*** Opening Exercise passage ***
3D Embedding layer output shape

16 Views Asked by At

I have 414 input features, with a sequence length of 120, and batch size 1000. I want to feed the first 200 features through an embedding layer, before having the final network_input that will go to a transformer decoder.

    # Concatenate input features (continuous and categorical)
    network_input = torch.cat([x["encoder_cont"], x["encoder_cat"]], dim=2)
    print("network_input size: " + str(network_input.size())) #OUTPUTS: torch.Size([1000, 120, 414])
    
    # Separate the first 200 elements for embedding
    embedding_input = network_input[:,:, :200]
    remaining_input = network_input[:,:, 200:]

    print("embed size: " + str(embedding_input.size())) # output: torch.Size([1000, 120, 200])
    print("remaining_input size: " + str(remaining_input.size())) # output: torch.Size([1000, 120, 214])
    
    # Apply the embedding layer to the first 200 elements
    embedded_input = self.embedding_layer(embedding_input.long())
    print("2 size: " + str(embedded_input.size())) # output torch.Size([1000, 120, 200, 30])
*** Closing Exercise passage ***
▶ Problem to work on: Resume the forum question on the embedding layer output shape, starting after its final line of code.
*** Opening Data for analysis ***
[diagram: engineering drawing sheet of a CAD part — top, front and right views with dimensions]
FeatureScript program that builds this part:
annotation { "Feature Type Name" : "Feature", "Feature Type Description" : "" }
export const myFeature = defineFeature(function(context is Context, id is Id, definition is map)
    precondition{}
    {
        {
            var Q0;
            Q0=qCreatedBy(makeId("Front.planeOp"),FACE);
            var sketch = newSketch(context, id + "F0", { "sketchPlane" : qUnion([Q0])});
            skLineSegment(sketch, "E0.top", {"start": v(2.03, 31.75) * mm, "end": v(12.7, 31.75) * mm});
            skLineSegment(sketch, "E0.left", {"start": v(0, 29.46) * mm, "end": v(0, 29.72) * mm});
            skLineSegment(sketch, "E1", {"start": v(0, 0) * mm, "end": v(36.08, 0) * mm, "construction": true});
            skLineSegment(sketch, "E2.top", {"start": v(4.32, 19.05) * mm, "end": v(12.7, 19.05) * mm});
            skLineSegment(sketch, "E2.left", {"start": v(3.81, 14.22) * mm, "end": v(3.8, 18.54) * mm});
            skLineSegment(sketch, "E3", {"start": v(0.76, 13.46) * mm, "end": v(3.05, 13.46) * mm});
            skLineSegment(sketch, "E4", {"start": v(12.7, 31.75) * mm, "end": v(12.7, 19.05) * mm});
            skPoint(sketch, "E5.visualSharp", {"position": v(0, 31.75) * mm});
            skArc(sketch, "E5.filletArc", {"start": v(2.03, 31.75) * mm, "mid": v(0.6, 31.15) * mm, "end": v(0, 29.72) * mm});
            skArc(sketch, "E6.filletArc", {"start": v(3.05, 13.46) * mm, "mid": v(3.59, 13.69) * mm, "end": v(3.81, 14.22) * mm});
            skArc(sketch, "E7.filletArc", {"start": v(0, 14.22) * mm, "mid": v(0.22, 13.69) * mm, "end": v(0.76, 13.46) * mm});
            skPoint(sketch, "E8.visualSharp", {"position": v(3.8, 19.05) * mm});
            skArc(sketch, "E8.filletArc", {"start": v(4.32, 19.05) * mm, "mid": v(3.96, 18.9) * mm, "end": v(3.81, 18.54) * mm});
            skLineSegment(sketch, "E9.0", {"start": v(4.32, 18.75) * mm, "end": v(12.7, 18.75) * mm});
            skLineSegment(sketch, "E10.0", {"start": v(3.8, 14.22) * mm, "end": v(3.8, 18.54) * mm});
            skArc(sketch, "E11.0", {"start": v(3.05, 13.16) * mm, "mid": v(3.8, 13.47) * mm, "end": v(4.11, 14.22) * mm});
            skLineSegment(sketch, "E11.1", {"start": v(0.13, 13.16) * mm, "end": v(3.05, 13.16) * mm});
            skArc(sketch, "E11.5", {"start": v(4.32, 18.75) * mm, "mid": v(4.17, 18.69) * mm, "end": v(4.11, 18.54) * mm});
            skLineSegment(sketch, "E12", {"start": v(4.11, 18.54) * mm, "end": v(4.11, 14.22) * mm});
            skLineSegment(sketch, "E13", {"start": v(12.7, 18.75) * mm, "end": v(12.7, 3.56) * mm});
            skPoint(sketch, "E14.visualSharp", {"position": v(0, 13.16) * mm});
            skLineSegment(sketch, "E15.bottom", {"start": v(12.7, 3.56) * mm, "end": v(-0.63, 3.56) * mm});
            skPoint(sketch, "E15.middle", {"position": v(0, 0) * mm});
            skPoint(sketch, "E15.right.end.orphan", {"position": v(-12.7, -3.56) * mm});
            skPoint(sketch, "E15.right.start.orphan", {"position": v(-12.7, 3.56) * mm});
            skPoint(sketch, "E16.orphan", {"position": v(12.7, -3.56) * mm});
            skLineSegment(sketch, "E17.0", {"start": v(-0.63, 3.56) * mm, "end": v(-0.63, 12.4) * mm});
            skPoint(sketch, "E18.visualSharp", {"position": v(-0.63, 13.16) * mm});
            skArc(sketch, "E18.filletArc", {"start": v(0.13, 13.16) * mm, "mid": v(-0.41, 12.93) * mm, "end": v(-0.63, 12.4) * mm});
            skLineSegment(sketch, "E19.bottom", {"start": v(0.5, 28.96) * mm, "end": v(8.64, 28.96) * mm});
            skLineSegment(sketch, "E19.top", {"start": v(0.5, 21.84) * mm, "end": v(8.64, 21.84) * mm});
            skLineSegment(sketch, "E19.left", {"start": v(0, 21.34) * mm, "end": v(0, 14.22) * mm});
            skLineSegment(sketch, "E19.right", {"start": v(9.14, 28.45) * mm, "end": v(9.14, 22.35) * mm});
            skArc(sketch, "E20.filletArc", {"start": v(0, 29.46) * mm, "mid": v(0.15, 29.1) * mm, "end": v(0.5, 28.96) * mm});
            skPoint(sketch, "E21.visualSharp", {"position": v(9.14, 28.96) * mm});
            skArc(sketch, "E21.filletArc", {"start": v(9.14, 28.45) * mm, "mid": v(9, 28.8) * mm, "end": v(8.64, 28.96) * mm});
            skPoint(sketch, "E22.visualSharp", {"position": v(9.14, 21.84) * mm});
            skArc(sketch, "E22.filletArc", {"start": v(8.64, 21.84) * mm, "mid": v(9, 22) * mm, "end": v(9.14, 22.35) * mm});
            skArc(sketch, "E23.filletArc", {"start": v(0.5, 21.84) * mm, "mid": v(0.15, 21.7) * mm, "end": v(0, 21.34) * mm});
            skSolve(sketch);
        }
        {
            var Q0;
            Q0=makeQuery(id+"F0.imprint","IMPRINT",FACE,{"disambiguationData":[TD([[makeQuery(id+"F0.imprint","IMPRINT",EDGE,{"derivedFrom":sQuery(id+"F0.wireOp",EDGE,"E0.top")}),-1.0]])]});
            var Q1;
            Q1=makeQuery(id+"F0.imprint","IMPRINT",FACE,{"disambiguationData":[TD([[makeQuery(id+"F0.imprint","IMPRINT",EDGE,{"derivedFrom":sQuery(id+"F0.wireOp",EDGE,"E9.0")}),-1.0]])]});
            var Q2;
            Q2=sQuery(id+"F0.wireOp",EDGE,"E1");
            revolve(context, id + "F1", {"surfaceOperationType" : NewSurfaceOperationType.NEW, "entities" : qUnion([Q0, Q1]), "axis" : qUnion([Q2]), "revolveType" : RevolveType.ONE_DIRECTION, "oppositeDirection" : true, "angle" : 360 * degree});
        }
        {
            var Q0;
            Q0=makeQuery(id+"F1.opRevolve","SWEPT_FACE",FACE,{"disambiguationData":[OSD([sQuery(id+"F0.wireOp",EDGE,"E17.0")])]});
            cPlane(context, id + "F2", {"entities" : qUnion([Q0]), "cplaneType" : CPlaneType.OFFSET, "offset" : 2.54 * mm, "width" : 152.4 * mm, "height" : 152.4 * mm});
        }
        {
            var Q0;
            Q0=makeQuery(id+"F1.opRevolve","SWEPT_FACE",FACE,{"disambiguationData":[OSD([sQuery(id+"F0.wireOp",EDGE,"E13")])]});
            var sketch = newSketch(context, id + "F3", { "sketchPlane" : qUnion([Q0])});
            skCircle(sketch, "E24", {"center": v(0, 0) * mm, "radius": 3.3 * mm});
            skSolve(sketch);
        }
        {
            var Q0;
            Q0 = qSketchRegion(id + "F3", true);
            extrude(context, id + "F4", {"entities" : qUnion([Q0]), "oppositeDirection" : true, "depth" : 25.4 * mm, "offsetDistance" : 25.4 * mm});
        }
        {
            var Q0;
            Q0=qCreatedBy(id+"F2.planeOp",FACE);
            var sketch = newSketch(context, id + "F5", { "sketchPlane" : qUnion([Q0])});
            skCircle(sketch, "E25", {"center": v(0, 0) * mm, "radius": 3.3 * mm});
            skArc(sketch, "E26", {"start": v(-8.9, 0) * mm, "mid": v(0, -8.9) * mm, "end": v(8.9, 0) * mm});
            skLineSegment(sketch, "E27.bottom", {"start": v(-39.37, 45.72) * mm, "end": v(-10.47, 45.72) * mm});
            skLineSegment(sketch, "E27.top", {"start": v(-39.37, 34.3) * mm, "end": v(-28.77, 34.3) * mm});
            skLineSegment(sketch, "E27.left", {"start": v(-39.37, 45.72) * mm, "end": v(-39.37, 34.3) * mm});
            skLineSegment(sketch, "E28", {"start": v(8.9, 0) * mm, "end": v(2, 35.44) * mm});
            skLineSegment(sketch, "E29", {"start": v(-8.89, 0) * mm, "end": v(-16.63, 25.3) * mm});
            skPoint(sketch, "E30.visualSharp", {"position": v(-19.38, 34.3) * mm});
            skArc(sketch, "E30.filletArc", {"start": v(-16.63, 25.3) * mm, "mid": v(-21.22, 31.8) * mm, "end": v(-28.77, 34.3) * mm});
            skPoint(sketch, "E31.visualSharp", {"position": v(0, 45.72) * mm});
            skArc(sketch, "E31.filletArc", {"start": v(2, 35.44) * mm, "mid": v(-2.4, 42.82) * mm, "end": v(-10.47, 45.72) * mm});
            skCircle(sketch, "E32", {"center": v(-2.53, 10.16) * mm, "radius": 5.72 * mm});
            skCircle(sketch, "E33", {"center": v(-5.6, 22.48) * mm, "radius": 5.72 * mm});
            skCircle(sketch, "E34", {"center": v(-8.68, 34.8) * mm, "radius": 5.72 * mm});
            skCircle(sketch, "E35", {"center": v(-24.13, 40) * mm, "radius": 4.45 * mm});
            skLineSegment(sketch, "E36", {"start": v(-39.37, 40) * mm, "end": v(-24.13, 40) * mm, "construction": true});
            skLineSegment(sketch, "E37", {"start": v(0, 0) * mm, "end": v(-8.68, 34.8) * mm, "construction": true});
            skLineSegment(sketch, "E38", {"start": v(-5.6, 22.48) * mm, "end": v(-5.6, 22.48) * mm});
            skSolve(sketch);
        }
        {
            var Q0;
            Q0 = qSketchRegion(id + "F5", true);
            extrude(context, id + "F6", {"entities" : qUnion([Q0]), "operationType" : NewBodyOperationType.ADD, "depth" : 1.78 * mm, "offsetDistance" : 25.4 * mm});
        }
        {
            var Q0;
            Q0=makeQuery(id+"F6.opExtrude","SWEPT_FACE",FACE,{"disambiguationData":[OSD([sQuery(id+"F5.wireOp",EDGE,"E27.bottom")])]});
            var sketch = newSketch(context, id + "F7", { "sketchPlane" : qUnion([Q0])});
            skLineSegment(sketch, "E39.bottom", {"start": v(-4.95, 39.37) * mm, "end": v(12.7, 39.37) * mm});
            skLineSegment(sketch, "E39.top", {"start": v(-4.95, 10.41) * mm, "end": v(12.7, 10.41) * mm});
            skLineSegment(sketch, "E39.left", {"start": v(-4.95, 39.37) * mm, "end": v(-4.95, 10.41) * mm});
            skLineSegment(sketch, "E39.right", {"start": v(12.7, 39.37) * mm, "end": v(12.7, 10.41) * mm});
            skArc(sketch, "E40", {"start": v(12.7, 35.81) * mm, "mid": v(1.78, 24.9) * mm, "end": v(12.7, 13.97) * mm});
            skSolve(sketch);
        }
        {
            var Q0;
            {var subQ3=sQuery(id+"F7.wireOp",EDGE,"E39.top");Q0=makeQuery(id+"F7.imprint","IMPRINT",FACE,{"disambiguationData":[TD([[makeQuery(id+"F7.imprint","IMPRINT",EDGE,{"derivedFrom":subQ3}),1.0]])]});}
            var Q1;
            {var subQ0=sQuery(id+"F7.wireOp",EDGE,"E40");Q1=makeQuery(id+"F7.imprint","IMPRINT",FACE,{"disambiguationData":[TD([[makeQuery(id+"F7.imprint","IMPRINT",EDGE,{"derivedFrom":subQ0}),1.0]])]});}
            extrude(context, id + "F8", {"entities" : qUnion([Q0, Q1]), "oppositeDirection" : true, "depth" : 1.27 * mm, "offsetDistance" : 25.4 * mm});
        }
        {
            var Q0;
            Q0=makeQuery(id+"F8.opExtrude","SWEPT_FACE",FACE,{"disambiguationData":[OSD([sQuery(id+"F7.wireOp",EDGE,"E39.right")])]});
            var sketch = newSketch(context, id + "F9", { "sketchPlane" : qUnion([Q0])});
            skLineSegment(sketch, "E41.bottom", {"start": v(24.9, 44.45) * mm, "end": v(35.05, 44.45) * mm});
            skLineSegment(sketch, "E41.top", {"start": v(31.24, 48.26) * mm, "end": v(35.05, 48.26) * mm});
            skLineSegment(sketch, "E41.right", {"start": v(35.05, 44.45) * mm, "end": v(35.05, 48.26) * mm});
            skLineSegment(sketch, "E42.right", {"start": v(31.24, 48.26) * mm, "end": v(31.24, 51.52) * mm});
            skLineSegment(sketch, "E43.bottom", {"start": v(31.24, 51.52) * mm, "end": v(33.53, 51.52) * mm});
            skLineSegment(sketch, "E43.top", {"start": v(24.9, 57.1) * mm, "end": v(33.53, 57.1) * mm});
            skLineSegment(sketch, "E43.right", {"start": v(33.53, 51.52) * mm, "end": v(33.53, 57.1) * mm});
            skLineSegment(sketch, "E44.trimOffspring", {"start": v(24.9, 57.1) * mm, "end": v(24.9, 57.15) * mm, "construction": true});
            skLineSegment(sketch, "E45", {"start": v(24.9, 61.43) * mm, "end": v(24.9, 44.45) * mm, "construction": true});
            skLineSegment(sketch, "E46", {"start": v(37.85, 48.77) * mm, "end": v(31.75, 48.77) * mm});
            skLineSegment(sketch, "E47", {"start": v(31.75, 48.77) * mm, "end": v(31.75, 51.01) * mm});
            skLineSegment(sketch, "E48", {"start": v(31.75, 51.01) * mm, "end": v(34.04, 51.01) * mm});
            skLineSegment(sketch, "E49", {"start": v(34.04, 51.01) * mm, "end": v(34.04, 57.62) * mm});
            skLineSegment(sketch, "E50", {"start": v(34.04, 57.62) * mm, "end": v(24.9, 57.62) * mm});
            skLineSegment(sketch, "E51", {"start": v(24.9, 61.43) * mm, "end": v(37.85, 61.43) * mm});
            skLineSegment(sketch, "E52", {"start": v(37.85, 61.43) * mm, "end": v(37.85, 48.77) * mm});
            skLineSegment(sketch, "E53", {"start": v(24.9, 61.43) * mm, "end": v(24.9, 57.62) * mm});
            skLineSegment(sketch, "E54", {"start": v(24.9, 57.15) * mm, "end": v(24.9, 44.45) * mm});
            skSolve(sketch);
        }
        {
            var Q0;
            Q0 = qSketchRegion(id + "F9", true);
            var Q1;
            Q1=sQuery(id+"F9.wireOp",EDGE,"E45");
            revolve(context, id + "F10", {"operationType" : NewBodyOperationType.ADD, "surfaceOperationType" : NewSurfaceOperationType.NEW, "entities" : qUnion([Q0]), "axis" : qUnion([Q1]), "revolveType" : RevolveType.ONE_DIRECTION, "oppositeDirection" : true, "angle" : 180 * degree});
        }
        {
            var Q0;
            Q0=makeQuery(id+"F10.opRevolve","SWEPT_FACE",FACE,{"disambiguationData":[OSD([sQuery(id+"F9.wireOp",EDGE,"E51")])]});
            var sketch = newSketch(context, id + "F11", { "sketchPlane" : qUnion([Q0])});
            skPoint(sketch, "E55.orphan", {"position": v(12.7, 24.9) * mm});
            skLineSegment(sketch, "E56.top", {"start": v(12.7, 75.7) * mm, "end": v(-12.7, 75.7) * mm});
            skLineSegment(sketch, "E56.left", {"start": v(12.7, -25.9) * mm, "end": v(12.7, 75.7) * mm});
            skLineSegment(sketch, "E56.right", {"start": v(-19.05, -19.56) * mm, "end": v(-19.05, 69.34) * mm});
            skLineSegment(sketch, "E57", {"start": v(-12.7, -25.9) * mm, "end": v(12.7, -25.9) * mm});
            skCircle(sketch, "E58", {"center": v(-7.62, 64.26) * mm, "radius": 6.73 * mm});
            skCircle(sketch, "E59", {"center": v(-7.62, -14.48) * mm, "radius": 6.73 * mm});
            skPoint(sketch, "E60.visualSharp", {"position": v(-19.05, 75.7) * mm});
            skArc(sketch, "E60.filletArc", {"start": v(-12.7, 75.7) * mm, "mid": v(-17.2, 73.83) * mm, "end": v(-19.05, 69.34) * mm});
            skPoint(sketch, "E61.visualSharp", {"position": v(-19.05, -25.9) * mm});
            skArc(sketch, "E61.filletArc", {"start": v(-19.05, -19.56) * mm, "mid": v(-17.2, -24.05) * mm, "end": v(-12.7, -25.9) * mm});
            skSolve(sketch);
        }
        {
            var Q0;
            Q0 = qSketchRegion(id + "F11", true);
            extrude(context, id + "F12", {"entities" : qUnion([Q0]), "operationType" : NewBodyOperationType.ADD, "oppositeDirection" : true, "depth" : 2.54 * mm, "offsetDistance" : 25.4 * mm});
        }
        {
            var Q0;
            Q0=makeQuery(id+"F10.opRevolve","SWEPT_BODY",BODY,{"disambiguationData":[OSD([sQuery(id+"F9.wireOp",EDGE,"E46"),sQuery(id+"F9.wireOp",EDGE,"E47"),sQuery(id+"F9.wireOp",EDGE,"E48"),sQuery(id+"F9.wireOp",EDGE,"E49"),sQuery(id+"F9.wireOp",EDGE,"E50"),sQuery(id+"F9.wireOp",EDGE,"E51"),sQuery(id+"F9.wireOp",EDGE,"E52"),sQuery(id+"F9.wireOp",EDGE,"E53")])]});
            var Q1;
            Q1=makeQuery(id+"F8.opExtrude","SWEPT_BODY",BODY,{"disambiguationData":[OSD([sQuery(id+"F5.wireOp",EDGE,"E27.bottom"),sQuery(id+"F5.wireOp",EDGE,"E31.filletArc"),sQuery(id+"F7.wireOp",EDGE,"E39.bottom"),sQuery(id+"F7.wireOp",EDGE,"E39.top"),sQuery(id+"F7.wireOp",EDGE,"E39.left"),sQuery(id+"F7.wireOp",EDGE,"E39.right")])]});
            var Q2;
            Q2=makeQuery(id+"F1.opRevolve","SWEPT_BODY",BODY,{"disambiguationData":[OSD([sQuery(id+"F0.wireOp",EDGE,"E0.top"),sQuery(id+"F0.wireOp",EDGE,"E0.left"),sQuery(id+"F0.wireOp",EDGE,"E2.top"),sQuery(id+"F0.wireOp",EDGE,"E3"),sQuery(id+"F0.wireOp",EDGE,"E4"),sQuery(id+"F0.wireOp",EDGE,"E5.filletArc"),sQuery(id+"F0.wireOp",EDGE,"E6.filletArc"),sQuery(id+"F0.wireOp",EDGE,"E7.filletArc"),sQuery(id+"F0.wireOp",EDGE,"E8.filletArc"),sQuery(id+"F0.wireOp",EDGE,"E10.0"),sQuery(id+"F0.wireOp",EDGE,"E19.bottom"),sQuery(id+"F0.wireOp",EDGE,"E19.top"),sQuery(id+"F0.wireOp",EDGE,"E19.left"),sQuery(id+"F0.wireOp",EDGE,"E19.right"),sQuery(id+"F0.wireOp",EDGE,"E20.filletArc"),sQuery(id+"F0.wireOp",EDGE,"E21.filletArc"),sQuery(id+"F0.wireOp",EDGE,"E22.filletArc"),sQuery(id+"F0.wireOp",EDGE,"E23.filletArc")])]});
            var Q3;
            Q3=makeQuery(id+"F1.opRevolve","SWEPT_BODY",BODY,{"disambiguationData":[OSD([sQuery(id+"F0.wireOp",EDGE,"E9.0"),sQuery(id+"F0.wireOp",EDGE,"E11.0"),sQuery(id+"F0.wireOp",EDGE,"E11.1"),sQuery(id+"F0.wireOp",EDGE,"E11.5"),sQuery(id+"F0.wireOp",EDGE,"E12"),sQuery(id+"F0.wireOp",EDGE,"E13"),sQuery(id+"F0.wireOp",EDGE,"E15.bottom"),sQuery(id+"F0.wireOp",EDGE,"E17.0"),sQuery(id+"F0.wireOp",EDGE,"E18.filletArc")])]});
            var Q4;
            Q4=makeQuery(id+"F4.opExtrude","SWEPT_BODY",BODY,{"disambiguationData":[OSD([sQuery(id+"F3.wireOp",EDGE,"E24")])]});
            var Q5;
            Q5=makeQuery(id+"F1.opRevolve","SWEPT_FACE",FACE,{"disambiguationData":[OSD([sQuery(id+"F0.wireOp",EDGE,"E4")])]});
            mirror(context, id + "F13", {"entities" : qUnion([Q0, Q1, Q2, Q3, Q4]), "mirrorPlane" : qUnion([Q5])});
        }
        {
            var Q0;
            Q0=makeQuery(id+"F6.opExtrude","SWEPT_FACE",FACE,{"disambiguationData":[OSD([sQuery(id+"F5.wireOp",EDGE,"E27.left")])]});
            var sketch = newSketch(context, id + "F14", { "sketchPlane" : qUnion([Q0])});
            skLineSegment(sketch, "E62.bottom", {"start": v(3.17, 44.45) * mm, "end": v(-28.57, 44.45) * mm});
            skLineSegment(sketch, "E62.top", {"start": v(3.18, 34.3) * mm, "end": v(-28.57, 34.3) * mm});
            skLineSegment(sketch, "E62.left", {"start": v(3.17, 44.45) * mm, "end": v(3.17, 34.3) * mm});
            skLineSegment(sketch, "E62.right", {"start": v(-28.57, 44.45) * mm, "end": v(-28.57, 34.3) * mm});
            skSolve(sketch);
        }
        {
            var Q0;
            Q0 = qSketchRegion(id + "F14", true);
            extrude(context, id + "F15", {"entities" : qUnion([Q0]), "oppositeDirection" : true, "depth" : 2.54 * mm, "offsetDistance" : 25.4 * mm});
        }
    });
*** Closing Data for analysis ***
▶ Answer box:
    embedded_input = embedded_input.view(embedded_input.size(0), embedded_input.size(1), -1) #embedded_input.view(embedded_input.size(1), -1)
    print("3 size: " + str(embedded_input.size())) # output torch.Size([1000, 120, 6000])

    # Concatenate the embedded input with the remaining input
    network_input = torch.cat([embedded_input, remaining_input], dim=2) # ERROR input and weight.T shapes cannot be multiplied (120x6214 and 244x244)

I know the output of the last layer is not correct. But I am confused by the output of the embedding layer. Can I even use this in this way, while keeping sequence length 120 the same?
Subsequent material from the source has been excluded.